■ WORK REQUIRED:
Each line starting at the one that contains "Rendered at 1241 by 1754 pixels." and ending at the one that contains "List each element's" must be returned exactly, and the rest of the listing is left out.

*** Opening of RECORDS SUPPLIED ***

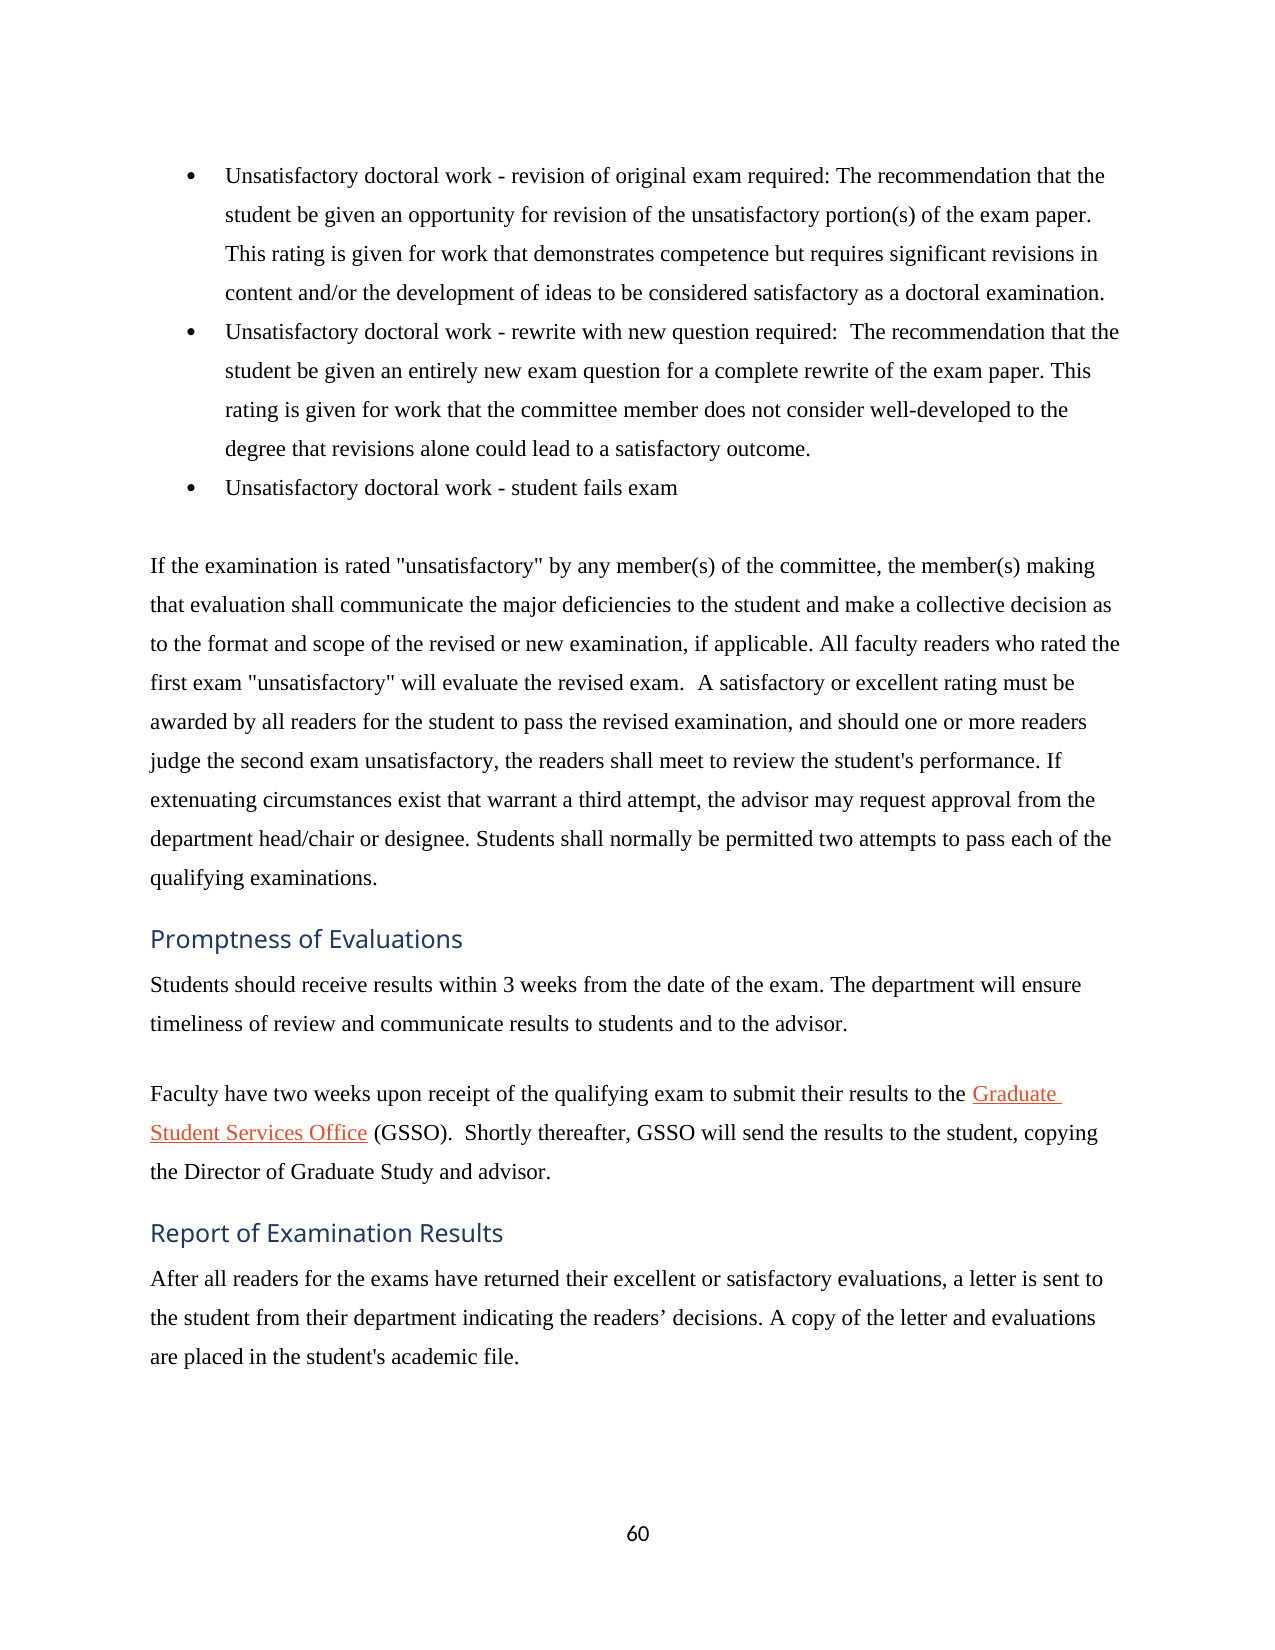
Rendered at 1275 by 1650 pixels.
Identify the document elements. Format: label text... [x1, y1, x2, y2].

*** Close of RECORDS SUPPLIED ***
*** Opening of RECORDS SUPPLIED ***

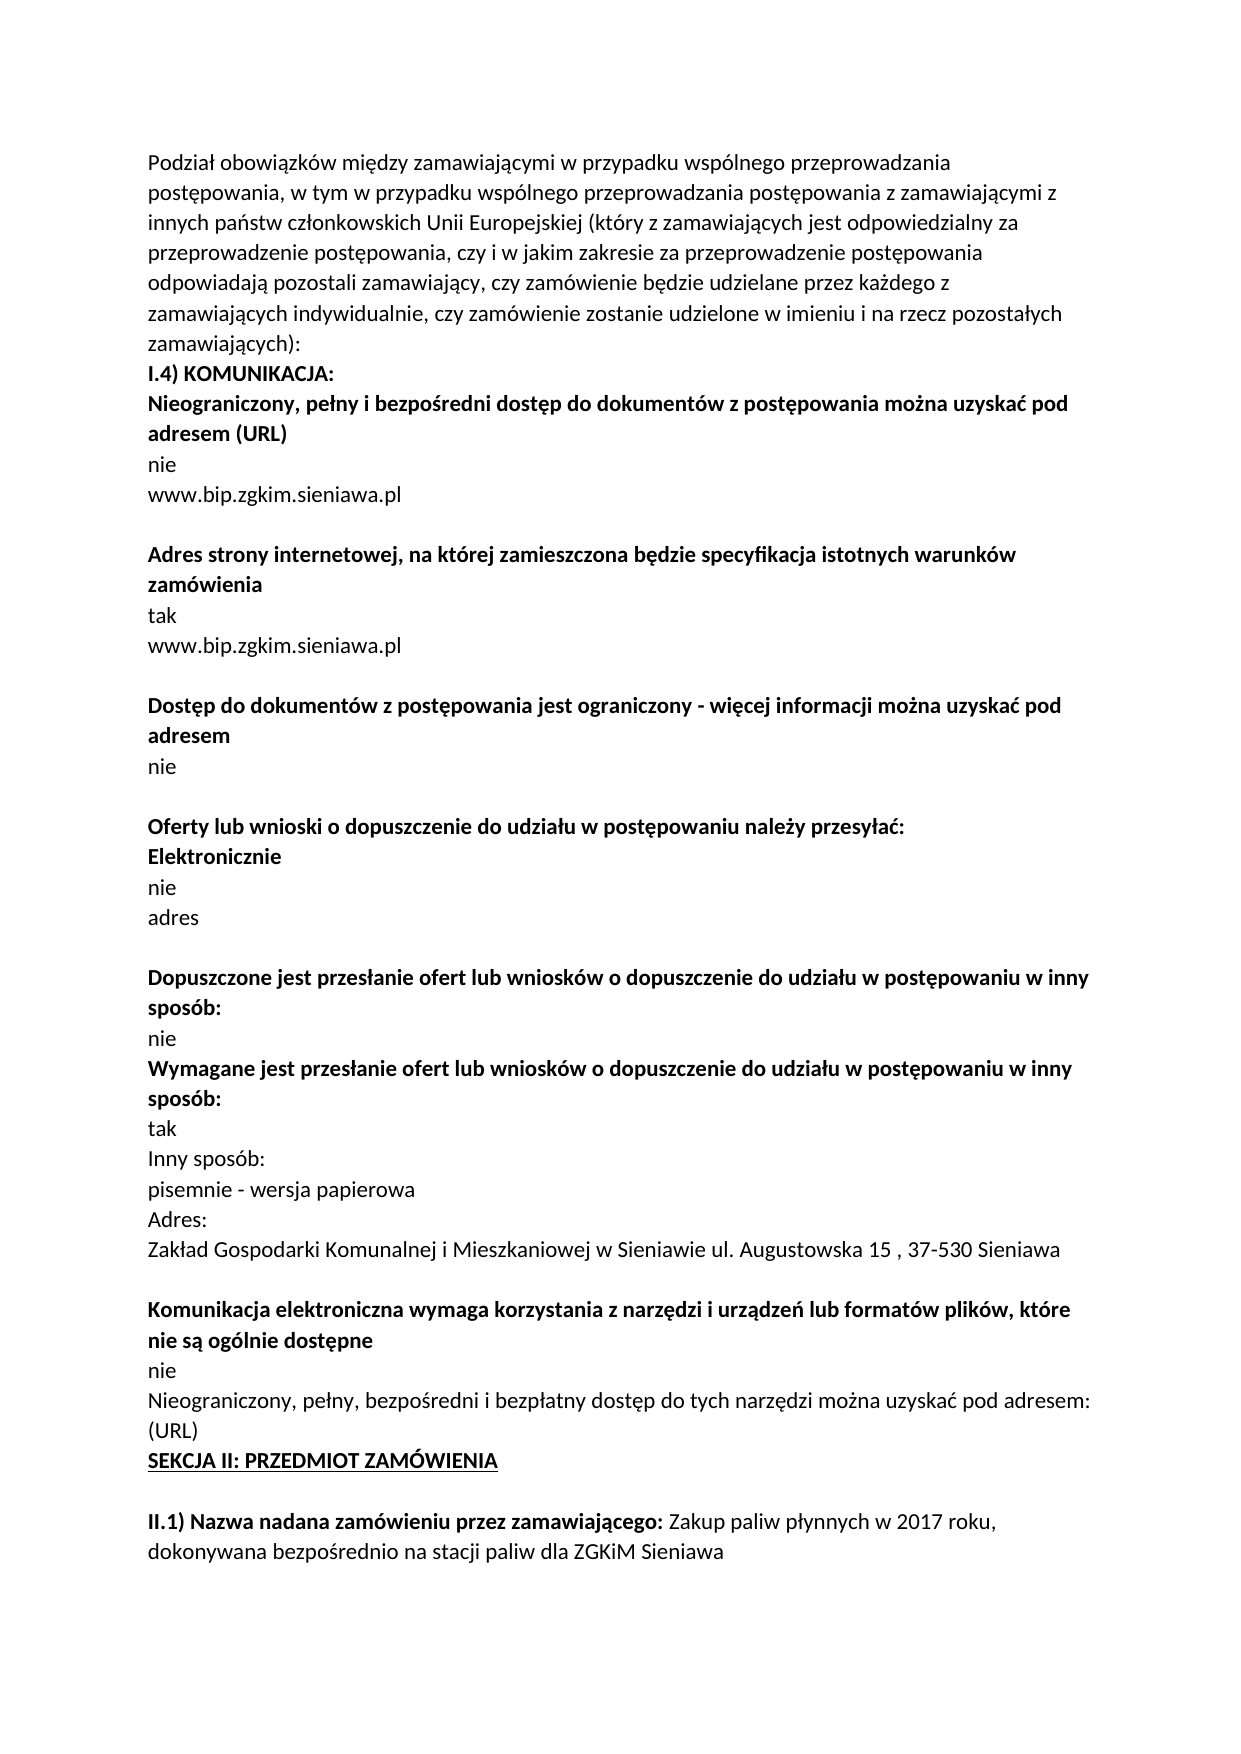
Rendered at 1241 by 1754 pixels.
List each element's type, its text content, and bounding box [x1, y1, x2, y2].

*** Close of RECORDS SUPPLIED ***
*** Opening of RECORDS SUPPLIED ***

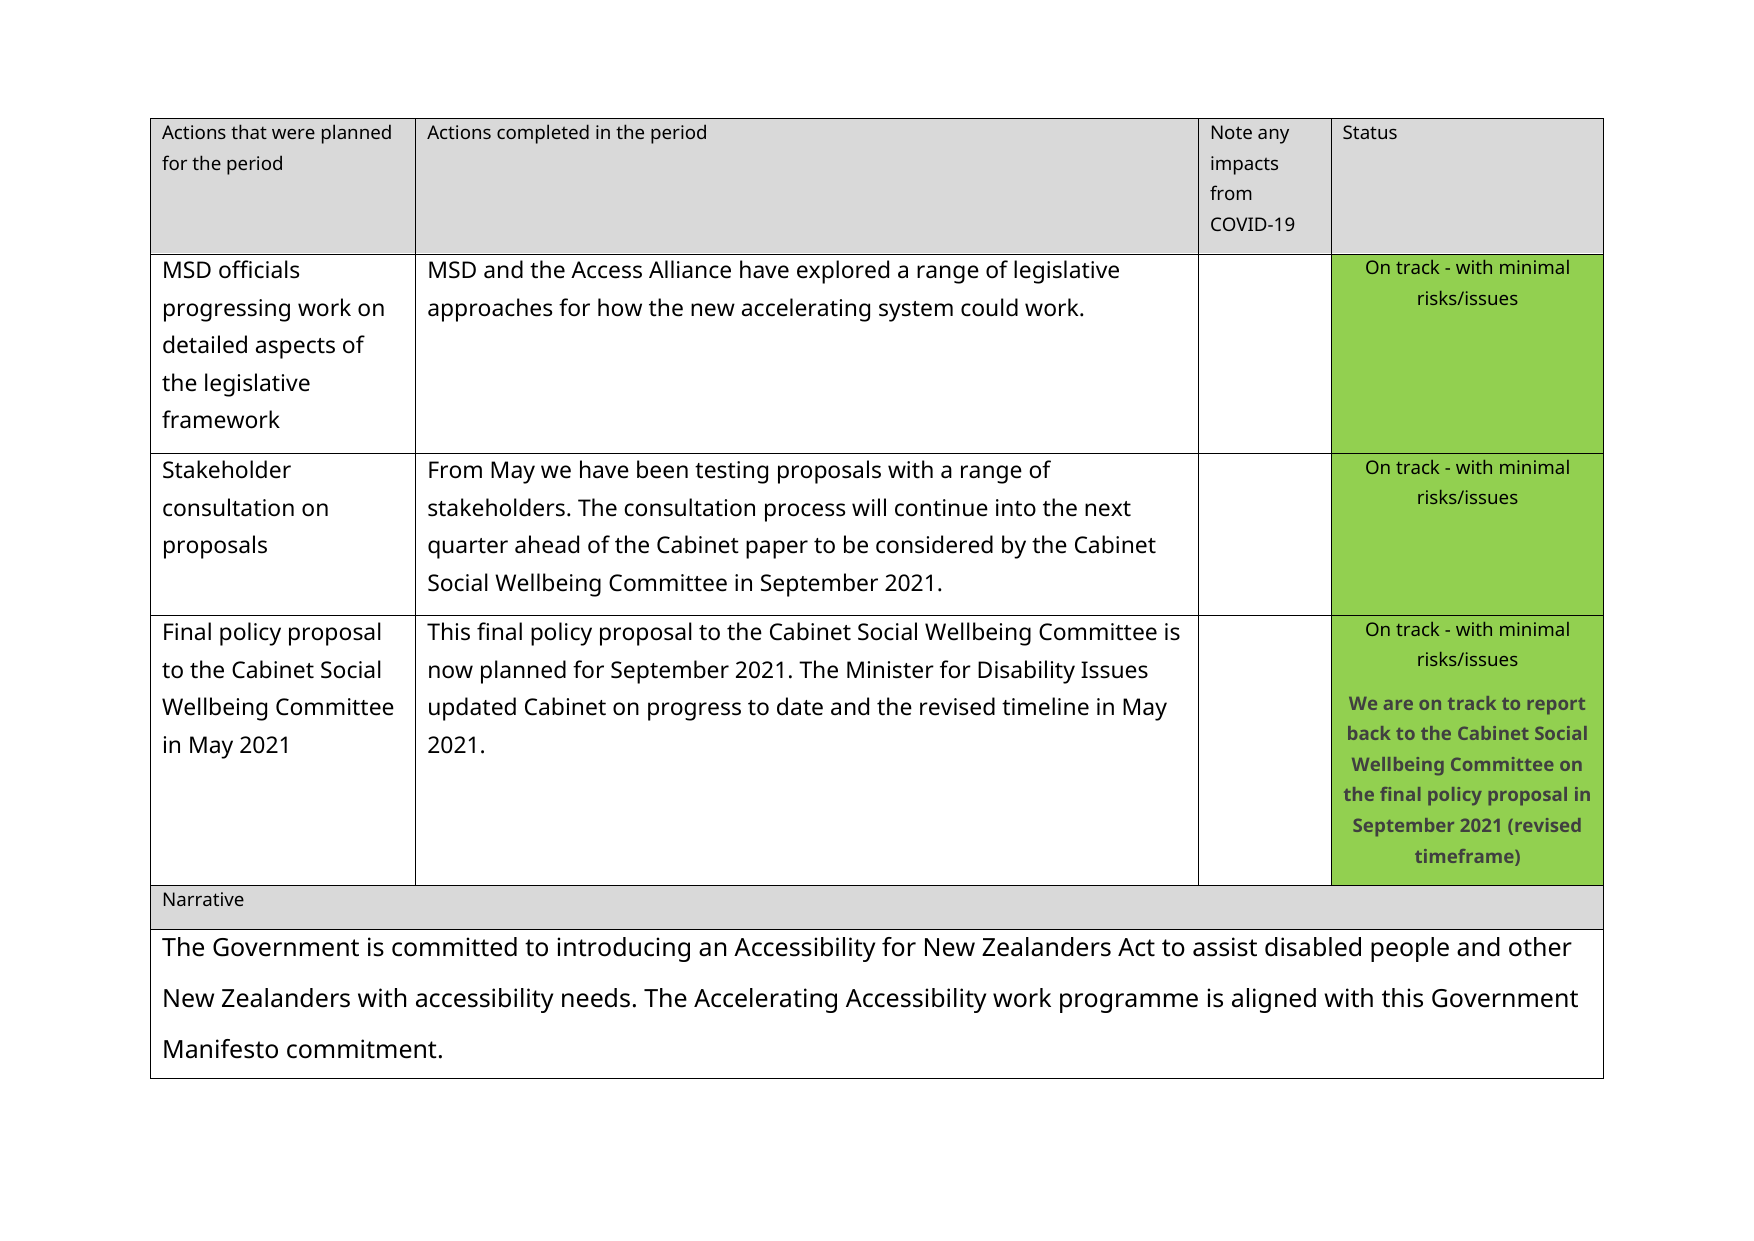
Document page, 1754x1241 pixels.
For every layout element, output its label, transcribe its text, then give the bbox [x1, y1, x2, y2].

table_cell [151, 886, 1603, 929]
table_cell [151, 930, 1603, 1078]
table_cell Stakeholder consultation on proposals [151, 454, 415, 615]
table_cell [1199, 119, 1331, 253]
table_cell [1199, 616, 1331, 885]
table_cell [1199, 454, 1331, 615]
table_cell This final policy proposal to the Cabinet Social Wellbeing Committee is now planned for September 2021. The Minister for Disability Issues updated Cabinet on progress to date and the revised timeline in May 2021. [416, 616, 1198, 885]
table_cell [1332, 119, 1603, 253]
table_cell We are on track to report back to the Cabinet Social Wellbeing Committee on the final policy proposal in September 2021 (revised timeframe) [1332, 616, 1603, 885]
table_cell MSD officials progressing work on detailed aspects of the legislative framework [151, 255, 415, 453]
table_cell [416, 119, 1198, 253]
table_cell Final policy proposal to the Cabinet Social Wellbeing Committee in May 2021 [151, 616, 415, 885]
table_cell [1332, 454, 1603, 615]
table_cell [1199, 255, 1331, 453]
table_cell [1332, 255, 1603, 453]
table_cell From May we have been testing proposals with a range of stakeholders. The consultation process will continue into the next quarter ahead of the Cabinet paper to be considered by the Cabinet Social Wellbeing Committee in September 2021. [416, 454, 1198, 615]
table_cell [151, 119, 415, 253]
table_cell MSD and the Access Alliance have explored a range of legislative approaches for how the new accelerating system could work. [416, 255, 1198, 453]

*** Close of RECORDS SUPPLIED ***

■ OUTPUT OF THE TASK:
Rendered at 1241 by 1754 pixels.
List each element's type, its text content, and bounding box [x1, y1, x2, y2].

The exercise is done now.